Tal decisão foi objeto de recurso de apelação por parte da Autora, recurso este, no entanto, que foi rejeitado pelo Tribunal de Justiça do Estado de São Paulo, mantendo-se a decisão de primeira instância.

Não obstante a parte recorrente argumentar que o armador estrangeiro possuiria um agente marítimo em território brasileiro e que, portanto, estaria estabelecida a jurisdição brasileira na medida em que o parágrafo único do antigo art. 88 do CPC - atual art. 21 - considerava domiciliada no Brasil a pessoa jurídica estrangeira que tivesse agência no país, o tribunal entendeu por bem rejeitar referido argumento, salientando que a agência marítima não se enquadraria no contexto da "agência" estabelecida na Lei Processual. Segundo o tribunal, a agência prevista no CPC para fins de estabelecimento de jurisdição brasileira sobre uma pessoa jurídica estrangeira deveria ser aquela entidade integrante da própria estrutura corporativa e societária da referida empresa estrangeira, funcionando como uma filial, sucursal ou um ente do próprio grupo econômico e não uma pessoa jurídica distinta, independente e autônoma, mera mandatária, afinal toda embarcação que atraca em portos brasileiros deve possuir uma agência marítima a atendê-la, o que não significaria estabelecimento automático de jurisdição brasileira para qualquer demanda em face do armador da embarcação, por alegados créditos e disputas originadas e que deveriam ser submetidas a legislação e foro alienígena.

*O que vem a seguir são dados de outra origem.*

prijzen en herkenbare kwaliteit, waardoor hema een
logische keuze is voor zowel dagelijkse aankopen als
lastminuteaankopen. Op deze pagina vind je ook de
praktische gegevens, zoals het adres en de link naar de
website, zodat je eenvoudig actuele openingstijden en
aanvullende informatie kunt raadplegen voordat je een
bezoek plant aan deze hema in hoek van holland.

Ao final do julgamento pelo tribunal, a decisão transitou em julgado e a parte demandante, além de não ter conseguido prosseguir com a cobrança de seu reclamado crédito no Brasil, também ficou sujeita ao risco de ter que indenizar a demandada pelas perdas ocasionadas com o tempo em que a embarcação permaneceu arrestada - wrongful arrest - tal qual prevê a lei processual, além de arcar com as custas processuais e verbas sucumbenciais.